CUDAdrv cannot find __host__ __device__ functions

The example vadd.jl in CUDAdrv/examples will fail if one change the memory qualifier from __global__ to __host__ __device__ in the function signature.

extern "C" {
__host__ __device__ void kernel_vadd(const float *a, const float *b, float *c)
    int i = blockIdx.x *blockDim.x + threadIdx.x;
    c[i] = a[i] + b[i];

with error message:

ERROR: LoadError: CUDA error: named symbol not found (code #500, ERROR_NOT_FOUND)

Why can’t I call a __host__ __device__ function in CUDAdrv while I can call it in main() in c/c++ ? Is there a way around this problem?

FYI I am trying to wrap the CUB library in Julia. They have many interesting routines like RadixSort. Now the road blocker is that their interface functions are mostly __host__ __device__ which I can’t call in another __global__ function.

__device__ functions aren’t kernels, but functions that you can call, on device, from within a kernel, but not directly from the host. That’s fine for CUB, which contains reusable functionality (often templated, at that). So I don’t think it makes much sense to wrap CUB, unless it also contains reusable entry-point functions/kernels.

If you really want to wrap CUB, you’ll need to create kernels that call CUB kernels, much like the BlockSortKernel example on their home page.

1 Like

Thank you for the clarification. I am very new to coda and after some reading I just realized my question is very uninformed. Cufunction wraps a function that is to be called with <<>>, or in another kernel. So no point in wrapping a host function here.

On the other hand, CUB does provide some entry points: SortPairs and friends, in the device function category. Those functions adapt for a wide range of devices through predefined policy classes. I guess they put a lot of effort in tuning the block size, batch size etc, so I am happy if I can just reuse those. Is there a way we can use those functions in Julia?

Yes, but since they all look templated templated you’ll have to go through the extra build step of creating some instances of the template, after which you can call these functions using cufunction. To avoid a package build step, you could theoretically also use Cxx.jl, or roll your own solution by calling out to nvcc from within Julia. Either way, there’s always some complexity involved.

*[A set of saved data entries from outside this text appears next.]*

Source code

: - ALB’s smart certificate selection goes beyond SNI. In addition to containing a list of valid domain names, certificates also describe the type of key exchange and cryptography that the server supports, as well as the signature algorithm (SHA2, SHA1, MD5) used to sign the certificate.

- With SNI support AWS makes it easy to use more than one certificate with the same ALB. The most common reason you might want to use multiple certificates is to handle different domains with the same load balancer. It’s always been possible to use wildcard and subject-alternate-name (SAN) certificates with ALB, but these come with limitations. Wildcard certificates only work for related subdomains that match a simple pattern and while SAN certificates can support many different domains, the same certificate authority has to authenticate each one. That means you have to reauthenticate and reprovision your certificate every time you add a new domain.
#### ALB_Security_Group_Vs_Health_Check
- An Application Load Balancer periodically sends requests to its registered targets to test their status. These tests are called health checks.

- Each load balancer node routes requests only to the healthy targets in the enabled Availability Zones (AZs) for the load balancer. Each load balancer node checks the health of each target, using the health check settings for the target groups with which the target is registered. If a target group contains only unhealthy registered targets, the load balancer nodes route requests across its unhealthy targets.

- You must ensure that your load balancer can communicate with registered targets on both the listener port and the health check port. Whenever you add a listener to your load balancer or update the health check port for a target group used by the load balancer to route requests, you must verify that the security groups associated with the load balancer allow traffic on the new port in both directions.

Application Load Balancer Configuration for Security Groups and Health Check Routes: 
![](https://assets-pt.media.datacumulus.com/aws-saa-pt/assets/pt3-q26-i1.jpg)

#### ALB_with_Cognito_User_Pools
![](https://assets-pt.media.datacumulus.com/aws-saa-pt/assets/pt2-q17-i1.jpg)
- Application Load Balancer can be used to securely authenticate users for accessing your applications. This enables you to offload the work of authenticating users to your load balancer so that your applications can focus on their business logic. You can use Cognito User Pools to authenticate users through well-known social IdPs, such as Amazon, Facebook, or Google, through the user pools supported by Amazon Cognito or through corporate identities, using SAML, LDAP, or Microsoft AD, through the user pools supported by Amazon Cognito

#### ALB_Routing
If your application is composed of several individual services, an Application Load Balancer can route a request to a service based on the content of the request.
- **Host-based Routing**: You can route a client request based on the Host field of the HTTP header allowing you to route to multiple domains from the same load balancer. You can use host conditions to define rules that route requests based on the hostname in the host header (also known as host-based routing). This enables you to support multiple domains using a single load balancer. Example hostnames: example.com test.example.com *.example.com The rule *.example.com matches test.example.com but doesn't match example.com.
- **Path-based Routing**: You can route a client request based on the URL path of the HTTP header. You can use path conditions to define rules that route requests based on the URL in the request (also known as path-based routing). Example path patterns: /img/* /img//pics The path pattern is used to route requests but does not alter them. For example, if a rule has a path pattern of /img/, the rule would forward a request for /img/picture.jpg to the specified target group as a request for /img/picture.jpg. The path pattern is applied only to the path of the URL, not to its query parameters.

Also note that CUB’s device functions are in principle usable through CUDAnative and Cxx.jl, see eg. GitHub - JuliaGPU/CUDAnativelib.jl as a very rough proof of concept.

After some experiment I managed to call SortPairs and friends from Julia. It is surprisingly simple, one has to:

  1. Provide __host__ wrappers that calls the __host__ __device__ functions. Export them with extern.
  2. Compile the wrapper code to a shared library, rather than .ptx/cubin/fatbin.
  3. Call the exported functions from Julia with ccall rather than cudacall. The functions typically expect device memoy pointers as parameters. You can allocate device memory with d_x = Mem.alloc(n) and pass in d_x.ptr. I am not sure it is the intended way of using CUDAdrv but for me it worked.

I ran a few tests. It seems that SortKeys is two orders of magnitudes faster than Base.sort! for 1e8 Float32s on GTX1080 vs i7-6800K. Really impressive for sorting.

After skimming through more cub code I totally agree with you. Just wrapping a few device functions certainly misses the most “juicy” part of the library. As that library is being developed by NVIDIA we may well expect that it may grow into something like cublas/cufft so I won’t bother writing a full fledged wrapper now.

Oh yeah, instantiating __host__ functions and using ccall is an option too, pretty similar to instanting __global__ functions and calling them with cufunction. One advantage of the latter is that you can more easily ship PTX code, whereas shipping shared libraries is very platform dependent.